MORGANTOWN — One significant difference between Rich Rodriguez’s offense from 2007 to 2025 is its use of tight ends.
While the Mountaineers had five or six tight ends on their roster in Rodriguez’s previous stint at WVU, their usage wasn’t typically frequent.
With Rodriguez as Jacksonville State’s coach, last year’s Gamecocks roster contained seven tight ends. Four of them played in at least 13 games, and three of them caught multiple passes.
One of the Gamecocks’ tight ends last season, Jacob Barrick, followed Rodriguez to West Virginia.
“Personnel-wise, that has been a big change for us,” Rodriguez said. “It used to be we were a lot of 10 personnel [one back and no tight end] with some occasional 11 personnel [one back and one tight end]. Now we have at least one tight end in the game probably 70% of the time, and then sometimes two tight ends and sometimes even three tight ends.”
West Virginia lost its top three tight ends — Kole Taylor, Treylan Davis and Jack Sammarco — from last year’s club.
Though he played just two seasons for the Mountaineers after transferring from LSU, Taylor caught 78 passes for 892 yards in his time at WVU. Despite his brief career as a Mountaineer, he is fourth on West Virginia’s all-time list for receptions by a tight end.
After hauling in 35 receptions in 2023 and 43 in 2024, Taylor is one of just two tight ends in Mountaineer history with two seasons of 35 or more catches, joining Lovett Purnell (41 in 1994 and 37 in 1995).
While Taylor was more the pass-catching tight end, Davis was the consummate blocker at that position. He played in every game for WVU from 2002-24. While he caught 13 passes for 111 yards during that time, it was his ability to open holes that earned him a prominent place in the rotation.
Sammarco, who played in all 13 games last season as a freshman, transferred to Alabama.

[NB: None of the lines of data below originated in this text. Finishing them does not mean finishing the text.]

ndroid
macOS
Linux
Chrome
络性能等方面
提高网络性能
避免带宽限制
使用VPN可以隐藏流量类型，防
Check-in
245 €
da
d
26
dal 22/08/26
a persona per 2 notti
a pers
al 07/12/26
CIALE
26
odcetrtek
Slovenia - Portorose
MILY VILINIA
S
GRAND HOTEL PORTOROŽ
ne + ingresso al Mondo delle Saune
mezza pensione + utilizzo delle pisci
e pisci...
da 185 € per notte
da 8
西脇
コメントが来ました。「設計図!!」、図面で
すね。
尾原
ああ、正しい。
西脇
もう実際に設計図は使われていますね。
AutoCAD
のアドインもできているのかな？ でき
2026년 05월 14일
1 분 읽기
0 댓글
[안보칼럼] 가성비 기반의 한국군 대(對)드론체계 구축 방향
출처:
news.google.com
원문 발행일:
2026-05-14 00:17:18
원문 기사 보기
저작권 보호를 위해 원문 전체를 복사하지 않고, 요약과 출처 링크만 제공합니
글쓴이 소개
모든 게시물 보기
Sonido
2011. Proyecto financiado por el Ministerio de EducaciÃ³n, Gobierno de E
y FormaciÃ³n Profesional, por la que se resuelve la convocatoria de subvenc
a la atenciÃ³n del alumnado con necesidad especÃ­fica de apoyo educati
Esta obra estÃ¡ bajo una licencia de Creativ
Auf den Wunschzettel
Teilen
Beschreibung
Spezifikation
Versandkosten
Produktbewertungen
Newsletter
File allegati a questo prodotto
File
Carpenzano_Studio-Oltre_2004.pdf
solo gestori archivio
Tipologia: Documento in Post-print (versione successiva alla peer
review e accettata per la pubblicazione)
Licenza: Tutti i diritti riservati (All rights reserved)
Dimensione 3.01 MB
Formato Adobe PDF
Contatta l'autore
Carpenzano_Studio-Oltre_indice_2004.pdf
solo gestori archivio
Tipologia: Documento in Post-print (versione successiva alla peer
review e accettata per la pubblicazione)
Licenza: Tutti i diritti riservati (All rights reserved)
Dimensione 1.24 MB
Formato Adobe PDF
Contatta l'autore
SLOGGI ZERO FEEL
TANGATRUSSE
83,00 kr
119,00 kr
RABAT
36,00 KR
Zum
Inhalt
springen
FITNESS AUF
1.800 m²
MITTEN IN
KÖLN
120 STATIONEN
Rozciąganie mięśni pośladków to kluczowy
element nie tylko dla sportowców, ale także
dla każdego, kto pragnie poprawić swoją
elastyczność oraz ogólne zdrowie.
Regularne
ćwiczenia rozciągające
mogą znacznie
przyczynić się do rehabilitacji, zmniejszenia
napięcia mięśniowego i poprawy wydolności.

Rodriguez is replacing that trio with tight ends who come in a variety of sizes and experience levels. WVU’s coach wants tight ends who are multifaceted.
“They have to be a big, physical guy who can block ends and [line]backers but athletic enough to run pass routes in space,” Rodriguez said. “If you have a guy who is big and athletic and you can get him out in space, all coaches will tell you that is hard to defend.”
The Mountaineers return three tight ends from last year’s club — Greg Genross (6-foot-6, 235 pounds, senior), Noah Braham (6-3, 245, sophomore) and Colin McBee (6-0, 239, junior).
Rodriguez’s emphasis on the tight end position has changed a great deal since his previous stint at WVU. He now wants tight ends who can not only block but also catch, and he wants several of them.
“I like the room, but we’re using so many of them now in a different role that we have to find the number we need,” West Virginia’s coach said. “We need at least four because we’ll play three at a time, maybe even four at a time.”